[Start of section]
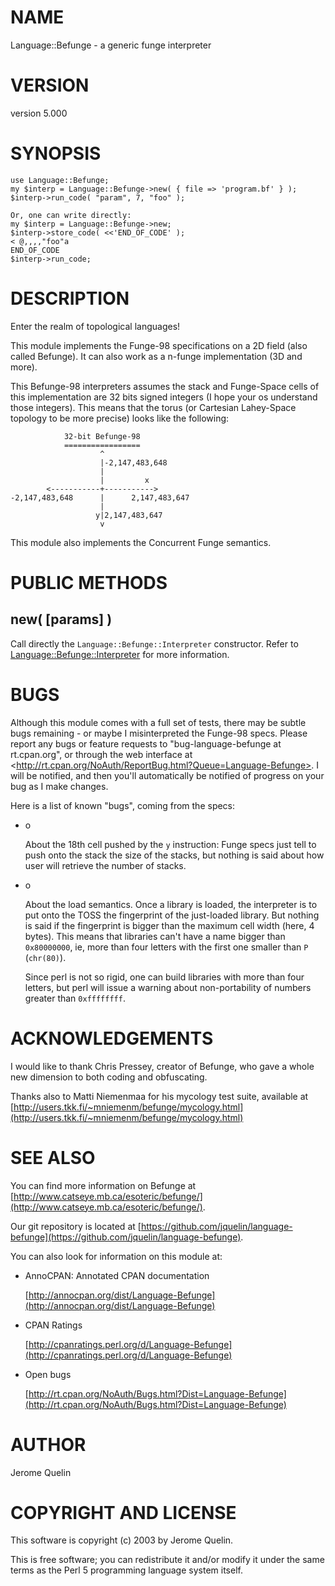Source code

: # NAME

Language::Befunge - a generic funge interpreter

# VERSION

version 5.000

# SYNOPSIS

    use Language::Befunge;
    my $interp = Language::Befunge->new( { file => 'program.bf' } );
    $interp->run_code( "param", 7, "foo" );

    Or, one can write directly:
    my $interp = Language::Befunge->new;
    $interp->store_code( <<'END_OF_CODE' );
    < @,,,,"foo"a
    END_OF_CODE
    $interp->run_code;

# DESCRIPTION

Enter the realm of topological languages!

This module implements the Funge-98 specifications on a 2D field (also
called Befunge). It can also work as a n-funge implementation (3D and
more).

This Befunge-98 interpreters assumes the stack and Funge-Space cells
of this implementation are 32 bits signed integers (I hope your os
understand those integers). This means that the torus (or Cartesian
Lahey-Space topology to be more precise) looks like the following:

                32-bit Befunge-98
                =================
                        ^
                        |-2,147,483,648
                        |
                        |         x
            <-----------+----------->
    -2,147,483,648      |      2,147,483,647
                        |
                       y|2,147,483,647
                        v

This module also implements the Concurrent Funge semantics.

# PUBLIC METHODS

## new( \[params\] )

Call directly the `Language::Befunge::Interpreter` constructor. Refer
to [Language::Befunge::Interpreter](https://metacpan.org/pod/Language::Befunge::Interpreter) for more information.

# BUGS

Although this module comes with a full set of tests, there may be subtle bugs
remaining - or maybe I misinterpreted the Funge-98 specs. Please report any
bugs or feature requests to "bug-language-befunge at rt.cpan.org", or through
the web interface at
&lt;http://rt.cpan.org/NoAuth/ReportBug.html?Queue=Language-Befunge>. I will be
notified, and then you'll automatically be notified of progress on your bug as
I make changes.

Here is a list of known "bugs", coming from the specs:

- o

    About the 18th cell pushed by the `y` instruction: Funge specs just
    tell to push onto the stack the size of the stacks, but nothing is
    said about how user will retrieve the number of stacks.

- o

    About the load semantics. Once a library is loaded, the interpreter is
    to put onto the TOSS the fingerprint of the just-loaded library. But
    nothing is said if the fingerprint is bigger than the maximum cell
    width (here, 4 bytes). This means that libraries can't have a name
    bigger than `0x80000000`, ie, more than four letters with the first
    one smaller than `P` (`chr(80)`).

    Since perl is not so rigid, one can build libraries with more than
    four letters, but perl will issue a warning about non-portability of
    numbers greater than `0xffffffff`.

# ACKNOWLEDGEMENTS

I would like to thank Chris Pressey, creator of Befunge, who gave a
whole new dimension to both coding and obfuscating.

Thanks also to Matti Niemenmaa for his mycology test suite, available at
[http://users.tkk.fi/~mniemenm/befunge/mycology.html](http://users.tkk.fi/~mniemenm/befunge/mycology.html)

# SEE ALSO

You can find more information on Befunge at
[http://www.catseye.mb.ca/esoteric/befunge/](http://www.catseye.mb.ca/esoteric/befunge/).

Our git repository is located at [https://github.com/jquelin/language-befunge](https://github.com/jquelin/language-befunge).

You can also look for information on this module at:

- AnnoCPAN: Annotated CPAN documentation

    [http://annocpan.org/dist/Language-Befunge](http://annocpan.org/dist/Language-Befunge)

- CPAN Ratings

    [http://cpanratings.perl.org/d/Language-Befunge](http://cpanratings.perl.org/d/Language-Befunge)

- Open bugs

    [http://rt.cpan.org/NoAuth/Bugs.html?Dist=Language-Befunge](http://rt.cpan.org/NoAuth/Bugs.html?Dist=Language-Befunge)

# AUTHOR

Jerome Quelin

# COPYRIGHT AND LICENSE

This software is copyright (c) 2003 by Jerome Quelin.

This is free software; you can redistribute it and/or modify it under
the same terms as the Perl 5 programming language system itself.
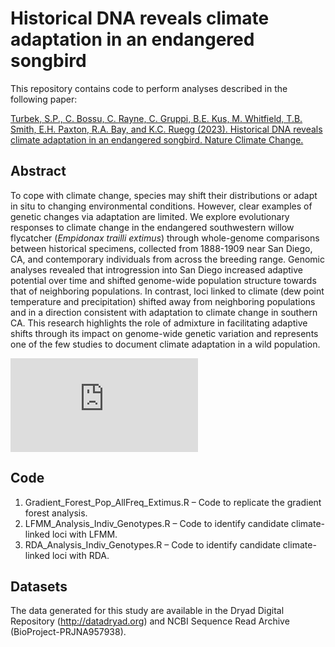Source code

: # Historical DNA reveals climate adaptation in an endangered songbird

This repository contains code to perform analyses described in the following paper:

[Turbek, S.P., C. Bossu, C. Rayne, C. Gruppi, B.E. Kus, M. Whitfield, T.B. Smith, E.H. Paxton, R.A. Bay, and K.C. Ruegg (2023). Historical DNA reveals climate adaptation in an endangered songbird. Nature Climate Change.](https://www.nature.com/articles/s41558-023-01696-3)

## Abstract

To cope with climate change, species may shift their distributions or adapt in situ to changing environmental conditions. However, clear examples of genetic changes via adaptation are limited. We explore evolutionary responses to climate change in the endangered southwestern willow flycatcher (*Empidonax trailli extimus*) through whole-genome comparisons between historical specimens, collected from 1888-1909 near San Diego, CA, and contemporary individuals from across the breeding range. Genomic analyses revealed that introgression into San Diego increased adaptive potential over time and shifted genome-wide population structure towards that of neighboring populations. In contrast, loci linked to climate (dew point temperature and precipitation) shifted away from neighboring populations and in a direction consistent with adaptation to climate change in southern CA. This research highlights the role of admixture in facilitating adaptive shifts through its impact on genome-wide genetic variation and represents one of the few studies to document climate adaptation in a wild population.

![Figure 1](https://github.com/sturbek/WIFL-Climate-Adaptation/files/11849661/Turbek_Figure1.pdf)

## Code

1) Gradient_Forest_Pop_AllFreq_Extimus.R – Code to replicate the gradient forest analysis.
2) LFMM_Analysis_Indiv_Genotypes.R – Code to identify candidate climate-linked loci with LFMM.
3) RDA_Analysis_Indiv_Genotypes.R – Code to identify candidate climate-linked loci with RDA.

## Datasets

The data generated for this study are available in the Dryad Digital Repository (http://datadryad.org) and NCBI Sequence Read Archive (BioProject-PRJNA957938).

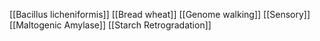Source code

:[[Bacillus licheniformis]]
[[Bread wheat]]
[[Genome walking]]
[[Sensory]]
[[Maltogenic Amylase]]
[[Starch Retrogradation]]
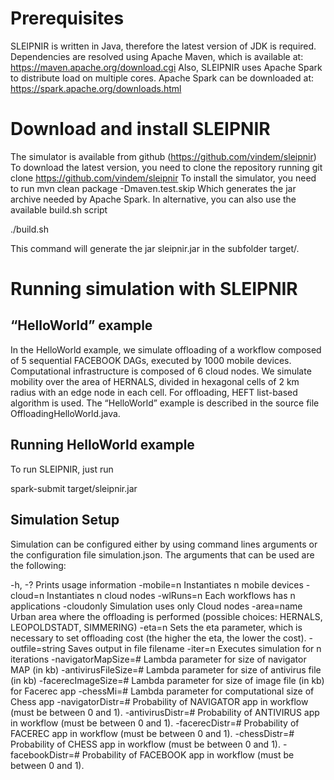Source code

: # Prerequisites #
SLEIPNIR is written in Java, therefore the latest version of JDK is required. 
Dependencies are resolved using Apache Maven, which is available at: https://maven.apache.org/download.cgi
Also, SLEIPNIR uses Apache Spark to distribute load on multiple cores.  Apache Spark can be downloaded at: https://spark.apache.org/downloads.html

# Download and install SLEIPNIR #
The simulator is available from github (https://github.com/vindem/sleipnir)
To download the latest version, you need to clone the repository running 
git clone https://github.com/vindem/sleipnir
To install the simulator, you need to run
mvn clean package -Dmaven.test.skip
Which generates the jar archive needed by Apache Spark. In alternative, you can also use the available build.sh script

./build.sh

This command will generate the jar sleipnir.jar in the subfolder target/.

# Running simulation with SLEIPNIR #
## “HelloWorld” example ##
In the HelloWorld example, we simulate offloading of a workflow composed of 5 sequential FACEBOOK DAGs, executed by 1000 mobile devices. Computational infrastructure is composed of 6 cloud nodes. We simulate mobility over the area of HERNALS, divided in hexagonal cells of 2 km radius with an edge node in each cell. For offloading, HEFT list-based algorithm is used. The “HelloWorld” example is described in the source file OffloadingHelloWorld.java.

## Running HelloWorld example ##
To run SLEIPNIR, just run

spark-submit target/sleipnir.jar

## Simulation Setup ##
Simulation can be configured either by using command lines arguments or the configuration file simulation.json. The arguments that can be used are the following:


-h, -? Prints usage information
-mobile=n Instantiates n mobile devices
-cloud=n Instantiates n cloud nodes
-wlRuns=n Each workflows has n applications
-cloudonly Simulation uses only Cloud nodes
-area=name Urban area where the offloading is performed (possible choices: HERNALS, LEOPOLDSTADT, SIMMERING)
-eta=n Sets the eta parameter, which is necessary to set offloading cost (the higher the eta, the lower the cost).
-outfile=string Saves output in file filename
-iter=n Executes simulation for n iterations
-navigatorMapSize=# Lambda parameter for size of navigator MAP (in kb)
-antivirusFileSize=# Lambda parameter for size of antivirus file (in kb)
-facerecImageSize=# Lambda parameter for size of image file (in kb) for Facerec app
-chessMi=# Lambda parameter for computational size of Chess app 
-navigatorDistr=# Probability of NAVIGATOR app in workflow (must be between 0 and 1).
-antivirusDistr=# Probability of ANTIVIRUS app in workflow (must be between 0 and 1).
-facerecDistr=# Probability of FACEREC app in workflow (must be between 0 and 1).
-chessDistr=# Probability of CHESS app in workflow (must be between 0 and 1).
-facebookDistr=# Probability of FACEBOOK app in workflow (must be between 0 and 1).



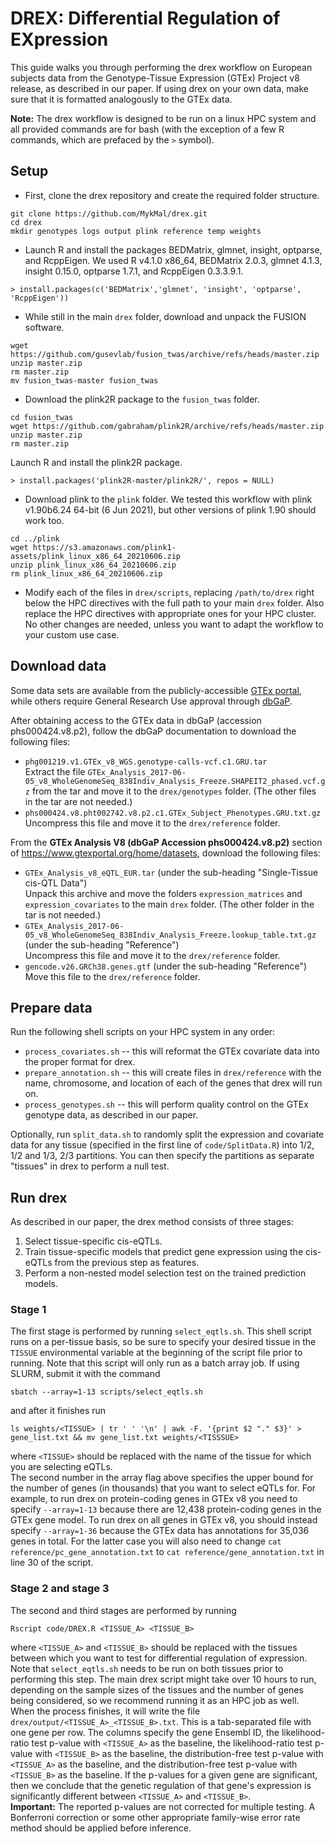 # DREX: Differential Regulation of EXpression

This guide walks you through performing the drex workflow on European subjects data from the Genotype-Tissue Expression (GTEx) Project v8 release, as described in our paper. If using drex on your own data, make sure that it is formatted analogously to the GTEx data.

**Note:** The drex workflow is designed to be run on a linux HPC system and all provided commands are for bash (with the exception of a few R commands, which are prefaced by the `>` symbol).

## Setup

* First, clone the drex repository and create the required folder structure.
```
git clone https://github.com/MykMal/drex.git
cd drex
mkdir genotypes logs output plink reference temp weights
```
* Launch R and install the packages BEDMatrix, glmnet, insight, optparse, and RcppEigen. We used R v4.1.0 x86_64, BEDMatrix 2.0.3, glmnet 4.1.3, insight 0.15.0, optparse 1.7.1, and RcppEigen 0.3.3.9.1.
```
> install.packages(c('BEDMatrix','glmnet', 'insight', 'optparse', 'RcppEigen'))
```
* While still in the main `drex` folder, download and unpack the FUSION software.
```
wget https://github.com/gusevlab/fusion_twas/archive/refs/heads/master.zip
unzip master.zip
rm master.zip
mv fusion_twas-master fusion_twas
```
* Download the plink2R package to the `fusion_twas` folder.
```
cd fusion_twas
wget https://github.com/gabraham/plink2R/archive/refs/heads/master.zip
unzip master.zip
rm master.zip
```
Launch R and install the plink2R package.
```
> install.packages('plink2R-master/plink2R/', repos = NULL)
```
* Download plink to the `plink` folder. We tested this workflow with plink v1.90b6.24 64-bit (6 Jun 2021), but other versions of plink 1.90 should work too.
```
cd ../plink
wget https://s3.amazonaws.com/plink1-assets/plink_linux_x86_64_20210606.zip
unzip plink_linux_x86_64_20210606.zip
rm plink_linux_x86_64_20210606.zip
```
* Modify each of the files in `drex/scripts`, replacing `/path/to/drex` right below the HPC directives with the full path to your main `drex` folder. Also replace the HPC directives with appropriate ones for your HPC cluster. No other changes are needed, unless you want to adapt the workflow to your custom use case.

## Download data

Some data sets are available from the publicly-accessible [GTEx portal](https://www.gtexportal.org/home/), while others require General Research Use approval through [dbGaP](https://www.ncbi.nlm.nih.gov/gap/).

After obtaining access to the GTEx data in dbGaP (accession phs000424.v8.p2), follow the dbGaP documentation to download the following files:

* `phg001219.v1.GTEx_v8_WGS.genotype-calls-vcf.c1.GRU.tar`  
Extract the file `GTEx_Analysis_2017-06-05_v8_WholeGenomeSeq_838Indiv_Analysis_Freeze.SHAPEIT2_phased.vcf.gz` from the tar and move it to the `drex/genotypes` folder. (The other files in the tar are not needed.)
* `phs000424.v8.pht002742.v8.p2.c1.GTEx_Subject_Phenotypes.GRU.txt.gz`  
Uncompress this file and move it to the `drex/reference` folder.

From the **GTEx Analysis V8 (dbGaP Accession phs000424.v8.p2)** section of https://www.gtexportal.org/home/datasets, download the following files:

* `GTEx_Analysis_v8_eQTL_EUR.tar` (under the sub-heading "Single-Tissue cis-QTL Data")  
Unpack this archive and move the folders `expression_matrices` and `expression_covariates` to the main `drex` folder. (The other folder in the tar is not needed.)
* `GTEx_Analysis_2017-06-05_v8_WholeGenomeSeq_838Indiv_Analysis_Freeze.lookup_table.txt.gz` (under the sub-heading "Reference")  
Uncompress this file and move it to the `drex/reference` folder.
* `gencode.v26.GRCh38.genes.gtf` (under the sub-heading "Reference")  
Move this file to the `drex/reference` folder.

## Prepare data

Run the following shell scripts on your HPC system in any order:

* `process_covariates.sh` -- this will reformat the GTEx covariate data into the proper format for drex.
* `prepare_annotation.sh` -- this will create files in `drex/reference` with the name, chromosome, and location of each of the genes that drex will run on.
* `process_genotypes.sh` -- this will perform quality control on the GTEx genotype data, as described in our paper.

Optionally, run `split_data.sh` to randomly split the expression and covariate data for any tissue (specified in the first line of `code/SplitData.R`) into 1/2, 1/2 and 1/3, 2/3 partitions. You can then specify the partitions as separate "tissues" in drex to perform a null test.

## Run drex

As described in our paper, the drex method consists of three stages:

1. Select tissue-specific cis-eQTLs.
1. Train tissue-specific models that predict gene expression using the cis-eQTLs from the previous step as features.
1. Perform a non-nested model selection test on the trained prediction models.

### Stage 1

The first stage is performed by running `select_eqtls.sh`. This shell script runs on a per-tissue basis, so be sure to specify your desired tissue in the `TISSUE` environmental variable at the beginning of the script file prior to running. Note that this script will only run as a batch array job. If using SLURM, submit it with the command
```
sbatch --array=1-13 scripts/select_eqtls.sh
```
and after it finishes run
```
ls weights/<TISSUE> | tr ' ' '\n' | awk -F. '{print $2 "." $3}' > gene_list.txt && mv gene_list.txt weights/<TISSSUE>
```
where `<TISSUE>` should be replaced with the name of the tissue for which you are selecting eQTLs.  
The second number in the array flag above specifies the upper bound for the number of genes (in thousands) that you want to select eQTLs for. For example, to run drex on protein-coding genes in GTEx v8 you need to specify `--array=1-13` because there are 12,438 protein-coding genes in the GTEx gene model. To run drex on all genes in GTEx v8, you should instead specify `--array=1-36` because the GTEx data has annotations for 35,036 genes in total. For the latter case you will also need to change `cat reference/pc_gene_annotation.txt` to `cat reference/gene_annotation.txt` in line 30 of the script.

### Stage 2 and stage 3

The second and third stages are performed by running
```
Rscript code/DREX.R <TISSUE_A> <TISSUE_B>
```
where `<TISSUE_A>` and `<TISSUE_B>` should be replaced with the tissues between which you want to test for differential regulation of expression. Note that `select_eqtls.sh` needs to be run on both tissues prior to performing this step. The main drex script might take over 10 hours to run, depending on the sample sizes of the tissues and the number of genes being considered, so we recommend running it as an HPC job as well.  
When the process finishes, it will write the file `drex/output/<TISSUE_A>_<TISSUE_B>.txt`. This is a tab-separated file with one gene per row. The columns specify the gene Ensembl ID, the likelihood-ratio test p-value with `<TISSUE_A>` as the baseline, the likelihood-ratio test p-value with `<TISSUE_B>` as the baseline, the distribution-free test p-value with `<TISSUE_A>` as the baseline, and the distribution-free test p-value with `<TISSUE_B>` as the baseline. If the p-values for a given gene are significant, then we conclude that the genetic regulation of that gene's expression is significantly different between `<TISSUE_A>` and `<TISSUE_B>`.  
**Important:** The reported p-values are not corrected for multiple testing. A Bonferroni correction or some other appropriate family-wise error rate method should be applied before inference.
[End of section]
Required work: What are the lines, exactly as written above, from the line with "# Running simulation with SLEIPNIR #" to the line with "-chessDistr=# Probability of", both included? Output only those.

Written reply:
# Running simulation with SLEIPNIR #
## “HelloWorld” example ##
In the HelloWorld example, we simulate offloading of a workflow composed of 5 sequential FACEBOOK DAGs, executed by 1000 mobile devices. Computational infrastructure is composed of 6 cloud nodes. We simulate mobility over the area of HERNALS, divided in hexagonal cells of 2 km radius with an edge node in each cell. For offloading, HEFT list-based algorithm is used. The “HelloWorld” example is described in the source file OffloadingHelloWorld.java.

## Running HelloWorld example ##
To run SLEIPNIR, just run

spark-submit target/sleipnir.jar

## Simulation Setup ##
Simulation can be configured either by using command lines arguments or the configuration file simulation.json. The arguments that can be used are the following:


-h, -? Prints usage information
-mobile=n Instantiates n mobile devices
-cloud=n Instantiates n cloud nodes
-wlRuns=n Each workflows has n applications
-cloudonly Simulation uses only Cloud nodes
-area=name Urban area where the offloading is performed (possible choices: HERNALS, LEOPOLDSTADT, SIMMERING)
-eta=n Sets the eta parameter, which is necessary to set offloading cost (the higher the eta, the lower the cost).
-outfile=string Saves output in file filename
-iter=n Executes simulation for n iterations
-navigatorMapSize=# Lambda parameter for size of navigator MAP (in kb)
-antivirusFileSize=# Lambda parameter for size of antivirus file (in kb)
-facerecImageSize=# Lambda parameter for size of image file (in kb) for Facerec app
-chessMi=# Lambda parameter for computational size of Chess app 
-navigatorDistr=# Probability of NAVIGATOR app in workflow (must be between 0 and 1).
-antivirusDistr=# Probability of ANTIVIRUS app in workflow (must be between 0 and 1).
-facerecDistr=# Probability of FACEREC app in workflow (must be between 0 and 1).
-chessDistr=# Probability of CHESS app in workflow (must be between 0 and 1).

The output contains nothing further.